Tramp through the bush in searing heat. Sweat like a wildebeest, arrive at beautiful waterhole/waterfall. Swim. Cool down. Setup camp. Sleep. Wake up. REPEAT.
That’s pretty much it.
Oh, there is also amazing bird life, untouched Aussie bush and the occasional dingo, goanna and snake!
The waterholes at each campsite are breathtaking and are the perfect foil for the brutal landscape and harsh conditions that press right to the edge of these oases.
We did the trail in four days because of time constraints however I would highly recommend 5-6 days to really have plenty of time at camp to unwind and literally soak in the beauty.
There is plenty of advice out there to get started early in the day and it really does make a difference. The trail is fairly flat and undemanding however throw in some heat in the high 30’s and it starts to sap your energy and enthusiasm. So get going early. I recommend leaving no later than 730 am each day.

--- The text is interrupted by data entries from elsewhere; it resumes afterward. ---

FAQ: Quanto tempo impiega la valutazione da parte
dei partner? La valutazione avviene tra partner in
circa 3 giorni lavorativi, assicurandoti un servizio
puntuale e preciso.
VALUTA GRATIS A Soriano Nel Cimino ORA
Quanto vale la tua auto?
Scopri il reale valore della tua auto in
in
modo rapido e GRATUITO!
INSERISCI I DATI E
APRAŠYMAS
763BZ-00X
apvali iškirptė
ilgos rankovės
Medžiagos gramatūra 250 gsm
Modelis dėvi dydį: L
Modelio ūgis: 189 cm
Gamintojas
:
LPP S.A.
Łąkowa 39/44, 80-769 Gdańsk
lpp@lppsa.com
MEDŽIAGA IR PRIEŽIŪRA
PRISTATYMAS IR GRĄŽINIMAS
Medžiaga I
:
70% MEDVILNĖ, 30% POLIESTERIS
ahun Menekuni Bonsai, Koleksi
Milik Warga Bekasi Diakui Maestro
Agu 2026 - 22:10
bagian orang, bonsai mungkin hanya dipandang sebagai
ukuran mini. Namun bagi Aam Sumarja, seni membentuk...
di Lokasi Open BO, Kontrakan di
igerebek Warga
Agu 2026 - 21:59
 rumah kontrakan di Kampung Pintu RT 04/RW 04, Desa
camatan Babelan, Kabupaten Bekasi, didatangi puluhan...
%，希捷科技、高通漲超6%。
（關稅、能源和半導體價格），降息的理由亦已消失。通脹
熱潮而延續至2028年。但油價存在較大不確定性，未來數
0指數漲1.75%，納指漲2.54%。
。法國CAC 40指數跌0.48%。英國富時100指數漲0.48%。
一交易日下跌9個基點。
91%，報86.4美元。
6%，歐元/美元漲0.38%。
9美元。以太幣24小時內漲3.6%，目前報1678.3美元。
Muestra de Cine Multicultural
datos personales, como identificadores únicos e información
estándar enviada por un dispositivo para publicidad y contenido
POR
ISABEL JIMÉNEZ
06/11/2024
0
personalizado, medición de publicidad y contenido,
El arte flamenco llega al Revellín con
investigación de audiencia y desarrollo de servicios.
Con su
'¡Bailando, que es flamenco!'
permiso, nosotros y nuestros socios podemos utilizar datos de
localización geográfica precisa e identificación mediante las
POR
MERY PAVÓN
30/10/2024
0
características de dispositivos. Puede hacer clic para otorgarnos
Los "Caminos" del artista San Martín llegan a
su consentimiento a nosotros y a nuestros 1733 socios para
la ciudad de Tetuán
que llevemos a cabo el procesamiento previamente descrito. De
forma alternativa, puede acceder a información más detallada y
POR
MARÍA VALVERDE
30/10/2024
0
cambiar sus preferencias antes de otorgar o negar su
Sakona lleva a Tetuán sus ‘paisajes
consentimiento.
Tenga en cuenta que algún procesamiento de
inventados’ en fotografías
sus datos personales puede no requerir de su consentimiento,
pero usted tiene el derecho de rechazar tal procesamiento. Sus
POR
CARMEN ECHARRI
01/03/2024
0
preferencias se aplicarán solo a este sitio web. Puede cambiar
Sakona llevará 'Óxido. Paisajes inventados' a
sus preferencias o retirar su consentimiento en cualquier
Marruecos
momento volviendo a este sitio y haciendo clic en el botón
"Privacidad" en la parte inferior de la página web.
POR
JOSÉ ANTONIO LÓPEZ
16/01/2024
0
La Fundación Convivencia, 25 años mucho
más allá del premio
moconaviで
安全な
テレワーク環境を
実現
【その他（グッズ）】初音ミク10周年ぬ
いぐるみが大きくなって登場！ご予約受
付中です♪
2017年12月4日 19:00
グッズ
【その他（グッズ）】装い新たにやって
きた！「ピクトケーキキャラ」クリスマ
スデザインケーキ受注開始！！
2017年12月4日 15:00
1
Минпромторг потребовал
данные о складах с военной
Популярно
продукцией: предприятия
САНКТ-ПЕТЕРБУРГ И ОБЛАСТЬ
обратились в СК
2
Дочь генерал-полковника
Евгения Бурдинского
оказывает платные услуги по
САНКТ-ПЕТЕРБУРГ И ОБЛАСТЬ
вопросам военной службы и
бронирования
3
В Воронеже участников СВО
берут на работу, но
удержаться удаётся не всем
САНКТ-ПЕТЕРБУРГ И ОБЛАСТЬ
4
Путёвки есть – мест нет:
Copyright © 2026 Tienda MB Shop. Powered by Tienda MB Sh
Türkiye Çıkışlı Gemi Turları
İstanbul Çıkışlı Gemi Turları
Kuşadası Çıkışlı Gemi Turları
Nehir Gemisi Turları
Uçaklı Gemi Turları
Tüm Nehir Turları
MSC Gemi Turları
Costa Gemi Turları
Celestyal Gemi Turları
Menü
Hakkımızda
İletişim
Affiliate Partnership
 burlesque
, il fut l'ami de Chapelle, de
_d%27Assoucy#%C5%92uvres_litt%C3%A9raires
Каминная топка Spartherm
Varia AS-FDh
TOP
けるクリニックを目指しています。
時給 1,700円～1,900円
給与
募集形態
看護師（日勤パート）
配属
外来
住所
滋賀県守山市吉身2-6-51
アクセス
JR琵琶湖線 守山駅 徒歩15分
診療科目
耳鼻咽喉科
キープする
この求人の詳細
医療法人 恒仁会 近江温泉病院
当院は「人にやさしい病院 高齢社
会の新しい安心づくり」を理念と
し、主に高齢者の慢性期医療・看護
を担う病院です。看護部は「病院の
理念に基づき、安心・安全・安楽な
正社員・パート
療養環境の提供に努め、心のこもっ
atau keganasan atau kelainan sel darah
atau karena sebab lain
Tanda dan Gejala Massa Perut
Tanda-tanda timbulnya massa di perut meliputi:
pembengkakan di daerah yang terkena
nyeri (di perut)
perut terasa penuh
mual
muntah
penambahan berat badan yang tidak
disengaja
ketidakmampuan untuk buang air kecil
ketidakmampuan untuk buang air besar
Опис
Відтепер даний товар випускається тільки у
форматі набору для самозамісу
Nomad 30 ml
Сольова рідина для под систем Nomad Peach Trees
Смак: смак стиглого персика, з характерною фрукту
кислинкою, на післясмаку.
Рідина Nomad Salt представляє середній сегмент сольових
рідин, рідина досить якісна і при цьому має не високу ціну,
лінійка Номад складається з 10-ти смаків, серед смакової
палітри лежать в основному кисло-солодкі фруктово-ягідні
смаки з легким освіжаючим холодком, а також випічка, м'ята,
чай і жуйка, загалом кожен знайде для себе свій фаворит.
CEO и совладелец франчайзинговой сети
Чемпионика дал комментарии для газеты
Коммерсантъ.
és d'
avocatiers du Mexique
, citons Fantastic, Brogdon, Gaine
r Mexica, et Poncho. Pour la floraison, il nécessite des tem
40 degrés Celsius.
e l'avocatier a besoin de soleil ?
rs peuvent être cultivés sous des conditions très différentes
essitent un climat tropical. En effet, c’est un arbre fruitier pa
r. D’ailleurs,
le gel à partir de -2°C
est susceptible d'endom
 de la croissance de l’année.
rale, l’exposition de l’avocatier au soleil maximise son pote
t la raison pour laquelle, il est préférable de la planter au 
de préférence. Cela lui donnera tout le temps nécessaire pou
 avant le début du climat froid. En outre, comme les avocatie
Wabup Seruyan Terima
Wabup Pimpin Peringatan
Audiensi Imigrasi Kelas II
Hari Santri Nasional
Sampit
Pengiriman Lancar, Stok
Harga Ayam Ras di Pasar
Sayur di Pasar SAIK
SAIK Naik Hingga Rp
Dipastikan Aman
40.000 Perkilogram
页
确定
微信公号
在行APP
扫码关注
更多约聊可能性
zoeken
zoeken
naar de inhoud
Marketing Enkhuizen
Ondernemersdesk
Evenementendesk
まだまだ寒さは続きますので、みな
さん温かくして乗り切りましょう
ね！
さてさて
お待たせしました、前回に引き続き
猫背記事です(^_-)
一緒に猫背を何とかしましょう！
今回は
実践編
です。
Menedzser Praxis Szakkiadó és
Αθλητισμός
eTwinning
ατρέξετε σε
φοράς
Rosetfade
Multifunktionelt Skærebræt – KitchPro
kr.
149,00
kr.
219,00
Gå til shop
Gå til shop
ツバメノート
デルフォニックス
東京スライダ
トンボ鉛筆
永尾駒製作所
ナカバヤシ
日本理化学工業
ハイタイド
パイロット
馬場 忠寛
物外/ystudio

Explore. When you get to camp of course you can relax and have a swim but then put some light gear for sun protection on and get out and explore around the camp. Especially at 17 Mile Falls. It is possible to hike down to the base of the falls and look around.Each site has its own little nooks to explore and it is well worth it.
Keep your food packed tight at Sandy camp – there is a resident crow that has a long record of break and enter.
A Bug’s life
At Sweetwater pools pack your food and cooking gear and go down to the waters edge either north or south of the actual campsite. Why? Billions of flies and midgies inhabit the campsite and you will find peace at the waters edge that’s why!
Sandy Camp has lots of flies but they disappear after dark so plan accordingly. Its better to relax in your tent with the fly off if you just want to chill.
For Art’s sake.
Keep an eye out for rock art along the way. We were pleasantly surprised to spot some paintings on some outcrops of sandstone. I don’t want to give away the location other than to say you can spot it on day one or day two if you are taking it slow 🙂
It’s Gettin’ Hot in Here.
Cover up head to toe. Broad brimmed hat,and light long sleeve shirt and pants. This way you don’t have to mess around with sunscreen which you might forget to reapply. You do not want to get burn out here. The sun is merciless.
This trail really made me think about how the Aborigines take this trail without backpacks, boots, water bottles, back country meals, stoves, etc etc. These guys were really hard core and in tune with the land and it really made me think how awesome aborigines are and we have to preserve their culture and dignity!
Swim as much as you can. The waterholes may look dark and scary sometimes and with all the talk about crocodiles in the region people get a little jumpy but the trail is super safe for swimming and I swum a lot. There are no other nasties so just get out there and enjoy. I even did a night swim which ok, I admit I was freaking out a little but it was still awesome.